Geosynthetics have been widely used since 1970 in unpaved roads. Various research studies showed the benefits of the reinforcement in facilitating the fill material compaction, improving the platform bearing capacity, which will allow the reduction of the fill material thickness, and the increase of the structure serviceability term. Different mechanisms take place between the aggregates platform and the reinforcement. Which affect the structural behavior: the aggregates platform confinement, the separation between the weak subgrade and the fill material, the membrane effect. The road structure becomes even more heterogeneous and the mechanisms more complex with the addition of the reinforcement layer and the underlying mechanics are still not completely understood. Therefore, it is important to provide more knowledge regarding these mechanisms, in order to propose an efficient design method for such structure.

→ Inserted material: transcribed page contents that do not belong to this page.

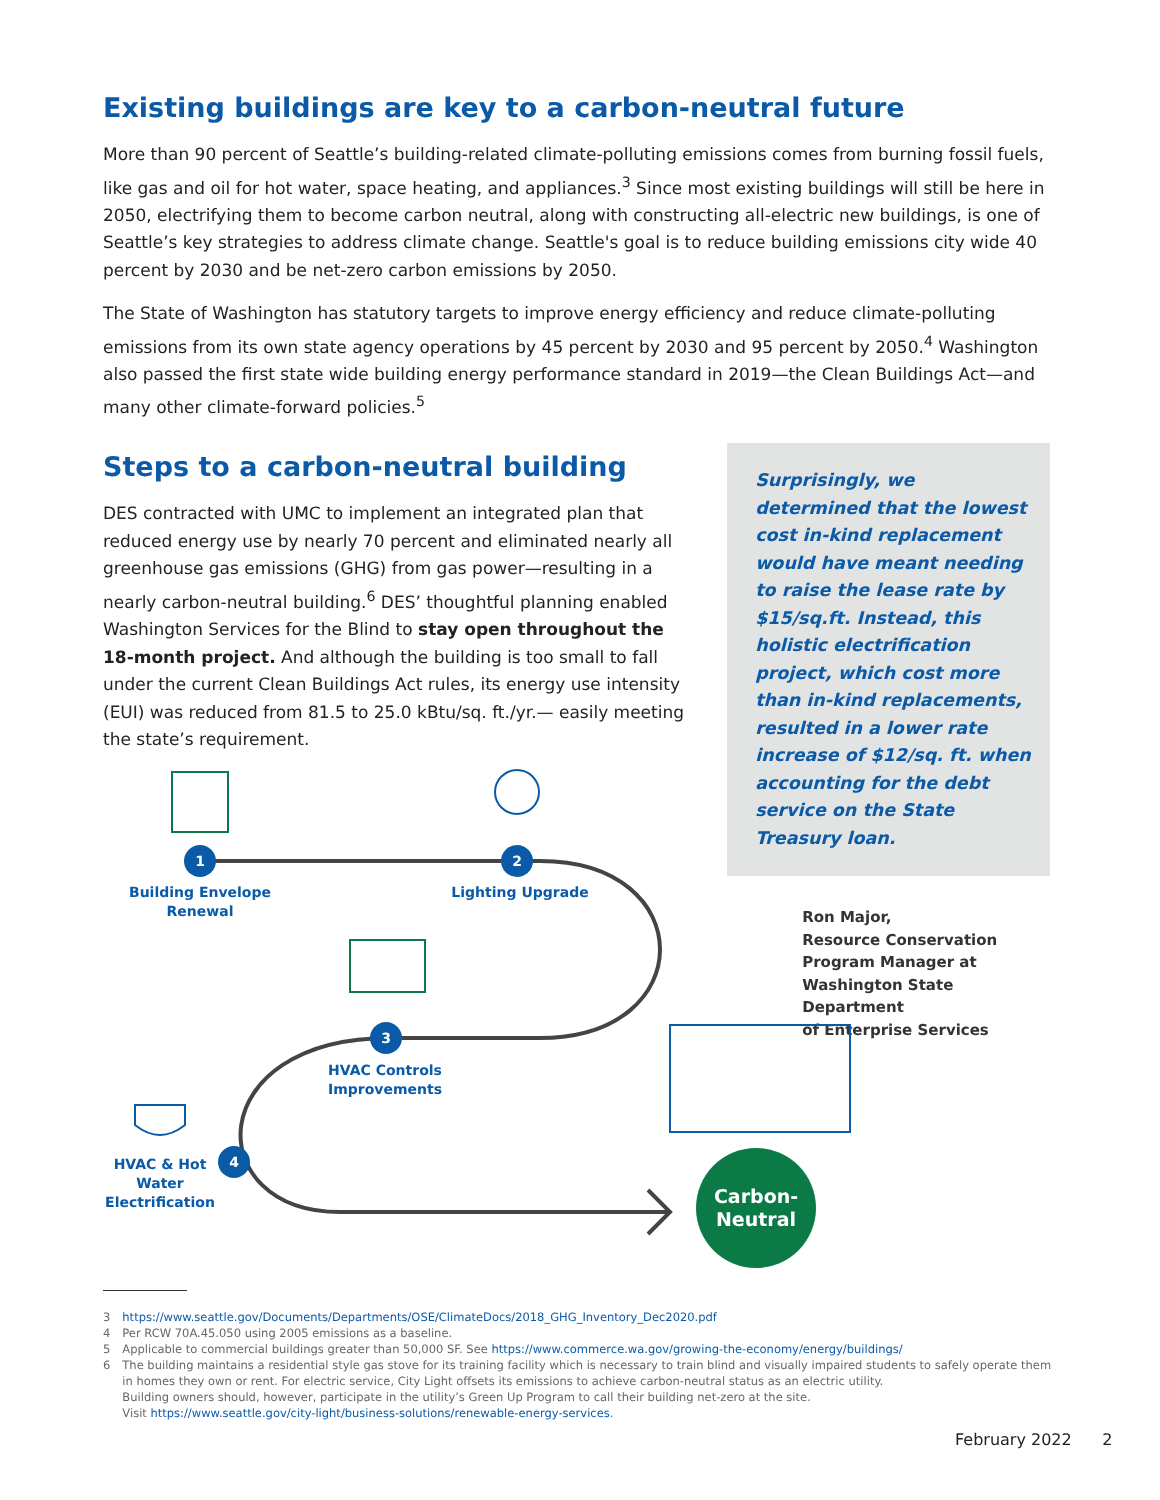Existing buildings are key to a carbon-neutral future
More than 90 percent of Seattle’s building-related climate-polluting emissions comes from burning fossil fuels, like gas and oil for hot water, space heating, and appliances.<sup>3</sup> Since most existing buildings will still be here in 2050, electrifying them to become carbon neutral, along with constructing all-electric new buildings, is one of Seattle’s key strategies to address climate change. Seattle's goal is to reduce building emissions city wide 40 percent by 2030 and be net-zero carbon emissions by 2050.
The State of Washington has statutory targets to improve energy efficiency and reduce climate-polluting emissions from its own state agency operations by 45 percent by 2030 and 95 percent by 2050.<sup>4</sup> Washington also passed the first state wide building energy performance standard in 2019—the Clean Buildings Act—and many other climate-forward policies.<sup>5</sup>
Steps to a carbon-neutral building
DES contracted with UMC to implement an integrated plan that reduced energy use by nearly 70 percent and eliminated nearly all greenhouse gas emissions (GHG) from gas power—resulting in a nearly carbon-neutral building.<sup>6</sup> DES’ thoughtful planning enabled Washington Services for the Blind to stay open throughout the 18-month project. And although the building is too small to fall under the current Clean Buildings Act rules, its energy use intensity (EUI) was reduced from 81.5 to 25.0 kBtu/sq. ft./yr.— easily meeting the state’s requirement.
Surprisingly, we determined that the lowest cost in-kind replacement would have meant needing to raise the lease rate by $15/sq.ft. Instead, this holistic electrification project, which cost more than in-kind replacements, resulted in a lower rate increase of $12/sq. ft. when accounting for the debt service on the State Treasury loan.
Ron Major,
Resource Conservation
Program Manager at
Washington State Department
of Enterprise Services
1 2
3
4
Building Envelope Renewal
Lighting Upgrade
HVAC Controls Improvements
HVAC & Hot Water Electrification
Carbon-
Neutral
3 https://www.seattle.gov/Documents/Departments/OSE/ClimateDocs/2018_GHG_Inventory_Dec2020.pdf
4 Per RCW 70A.45.050 using 2005 emissions as a baseline.
5 Applicable to commercial buildings greater than 50,000 SF. See https://www.commerce.wa.gov/growing-the-economy/energy/buildings/
6 The building maintains a residential style gas stove for its training facility which is necessary to train blind and visually impaired students to safely operate them in homes they own or rent. For electric service, City Light offsets its emissions to achieve carbon-neutral status as an electric utility.
Building owners should, however, participate in the utility’s Green Up Program to call their building net-zero at the site.
Visit https://www.seattle.gov/city-light/business-solutions/renewable-energy-services.
February 2022 2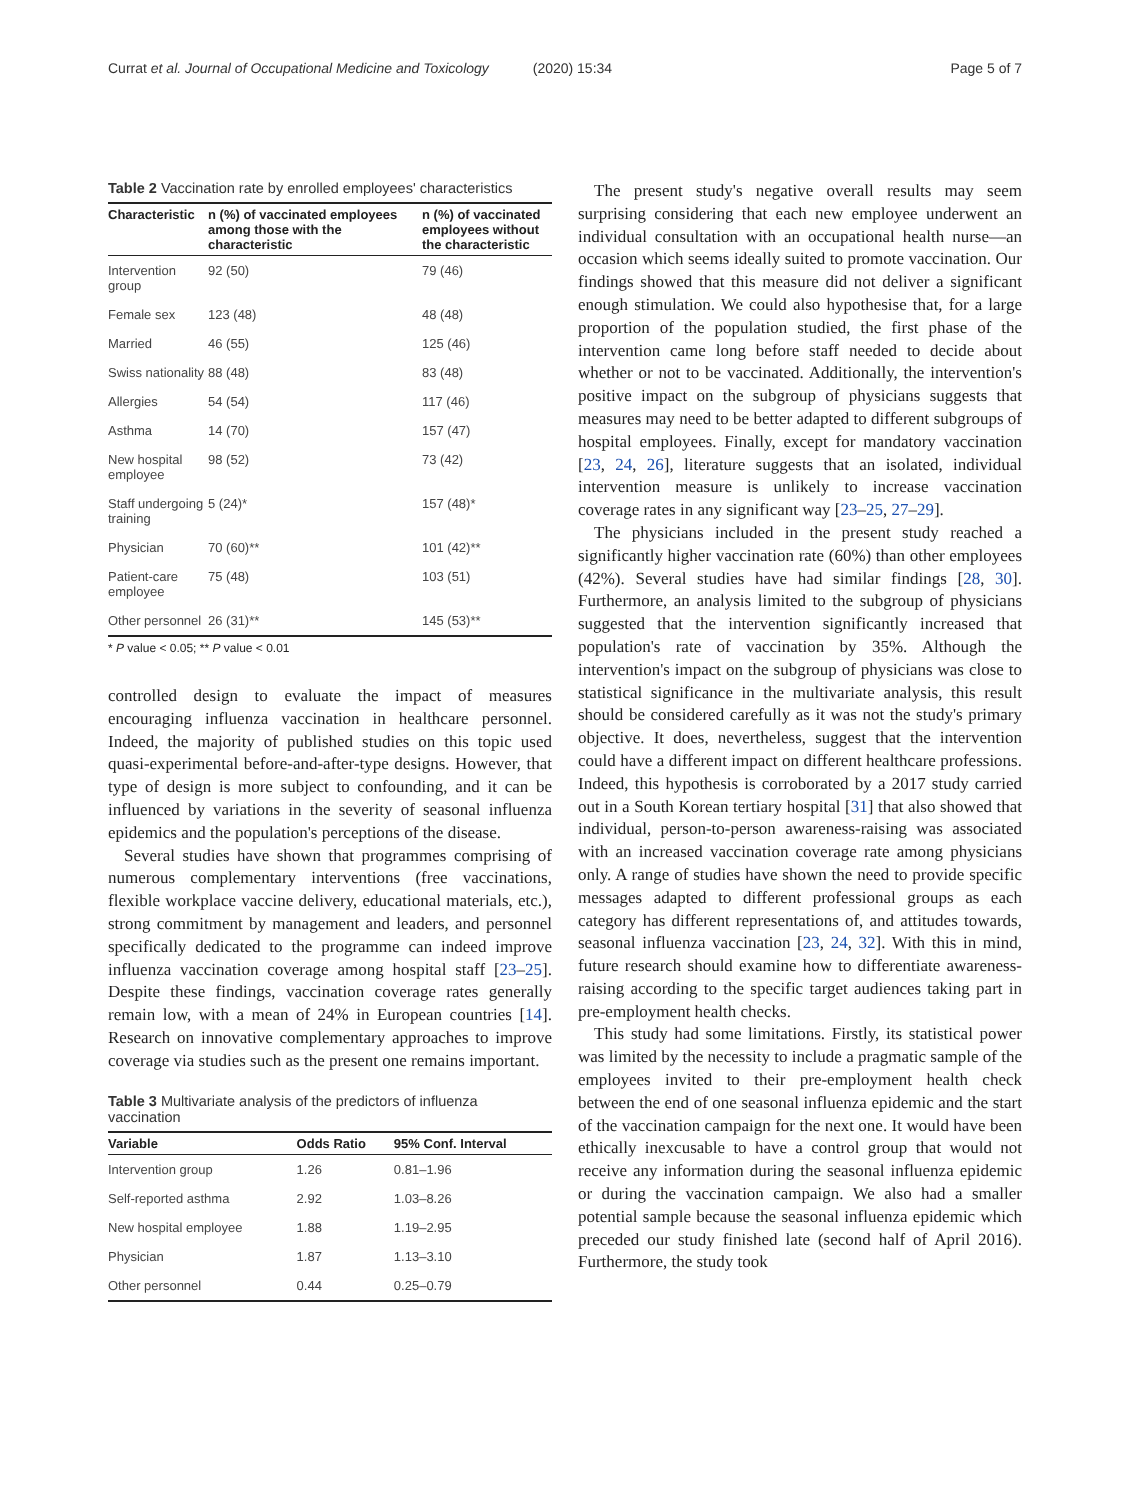Currat et al. Journal of Occupational Medicine and Toxicology (2020) 15:34
Page 5 of 7
Table 2 Vaccination rate by enrolled employees' characteristics
| Characteristic | n (%) of vaccinated employees among those with the characteristic | n (%) of vaccinated employees without the characteristic |
| --- | --- | --- |
| Intervention group | 92 (50) | 79 (46) |
| Female sex | 123 (48) | 48 (48) |
| Married | 46 (55) | 125 (46) |
| Swiss nationality | 88 (48) | 83 (48) |
| Allergies | 54 (54) | 117 (46) |
| Asthma | 14 (70) | 157 (47) |
| New hospital employee | 98 (52) | 73 (42) |
| Staff undergoing training | 5 (24)* | 157 (48)* |
| Physician | 70 (60)** | 101 (42)** |
| Patient-care employee | 75 (48) | 103 (51) |
| Other personnel | 26 (31)** | 145 (53)** |
* P value < 0.05; ** P value < 0.01
controlled design to evaluate the impact of measures encouraging influenza vaccination in healthcare personnel. Indeed, the majority of published studies on this topic used quasi-experimental before-and-after-type designs. However, that type of design is more subject to confounding, and it can be influenced by variations in the severity of seasonal influenza epidemics and the population's perceptions of the disease.
Several studies have shown that programmes comprising of numerous complementary interventions (free vaccinations, flexible workplace vaccine delivery, educational materials, etc.), strong commitment by management and leaders, and personnel specifically dedicated to the programme can indeed improve influenza vaccination coverage among hospital staff [23–25]. Despite these findings, vaccination coverage rates generally remain low, with a mean of 24% in European countries [14]. Research on innovative complementary approaches to improve coverage via studies such as the present one remains important.
Table 3 Multivariate analysis of the predictors of influenza vaccination
| Variable | Odds Ratio | 95% Conf. Interval |
| --- | --- | --- |
| Intervention group | 1.26 | 0.81–1.96 |
| Self-reported asthma | 2.92 | 1.03–8.26 |
| New hospital employee | 1.88 | 1.19–2.95 |
| Physician | 1.87 | 1.13–3.10 |
| Other personnel | 0.44 | 0.25–0.79 |
The present study's negative overall results may seem surprising considering that each new employee underwent an individual consultation with an occupational health nurse—an occasion which seems ideally suited to promote vaccination. Our findings showed that this measure did not deliver a significant enough stimulation. We could also hypothesise that, for a large proportion of the population studied, the first phase of the intervention came long before staff needed to decide about whether or not to be vaccinated. Additionally, the intervention's positive impact on the subgroup of physicians suggests that measures may need to be better adapted to different subgroups of hospital employees. Finally, except for mandatory vaccination [23, 24, 26], literature suggests that an isolated, individual intervention measure is unlikely to increase vaccination coverage rates in any significant way [23–25, 27–29].
The physicians included in the present study reached a significantly higher vaccination rate (60%) than other employees (42%). Several studies have had similar findings [28, 30]. Furthermore, an analysis limited to the subgroup of physicians suggested that the intervention significantly increased that population's rate of vaccination by 35%. Although the intervention's impact on the subgroup of physicians was close to statistical significance in the multivariate analysis, this result should be considered carefully as it was not the study's primary objective. It does, nevertheless, suggest that the intervention could have a different impact on different healthcare professions. Indeed, this hypothesis is corroborated by a 2017 study carried out in a South Korean tertiary hospital [31] that also showed that individual, person-to-person awareness-raising was associated with an increased vaccination coverage rate among physicians only. A range of studies have shown the need to provide specific messages adapted to different professional groups as each category has different representations of, and attitudes towards, seasonal influenza vaccination [23, 24, 32]. With this in mind, future research should examine how to differentiate awareness-raising according to the specific target audiences taking part in pre-employment health checks.
This study had some limitations. Firstly, its statistical power was limited by the necessity to include a pragmatic sample of the employees invited to their pre-employment health check between the end of one seasonal influenza epidemic and the start of the vaccination campaign for the next one. It would have been ethically inexcusable to have a control group that would not receive any information during the seasonal influenza epidemic or during the vaccination campaign. We also had a smaller potential sample because the seasonal influenza epidemic which preceded our study finished late (second half of April 2016). Furthermore, the study took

A full-scale laboratory test on unpaved roads has been designed and developed to characterize the effect of the reinforcement in this application. The platform tested is placed in a large box of 5 m in length, 1.9 m in width and 1.4 m in height. The tested platform is composed of 0.6 m of weak subgrade supporting 0.22 m of well-compacted fill material. A special attention has been given to the soil layers preparation, installation and quality control. The tested structure was subjected to a cyclic load to simulate traffic using a large-scale apparatus SAT (Simulator Accelerator of Traffic). This apparatus was developed and adapted for this flexible structure. Indeed, it allows the application of a heavy traffic load on the unpaved road surface even for large surface displacement. During each test, the rut development, the vertical stress distribution and the settlement in the subgrade soil are monitored. Moreover, the optical fiber technology is used to measure the strain developed in the reinforcement layer.

An unreinforced platform has been first tested serving as a reference, and different geosynthetic reinforcement types were tested. The results are presented in terms of vertical stress distribution on the subgrade surface, and vertical stress and ruts evolution with cycles. The results were used to compare the benefit of the different geosynthetic types and discuss the dominant developed mechanism. Moreover, a numerical simulation has been developed and calibrated based on the results of these experiments using FLAC3D®.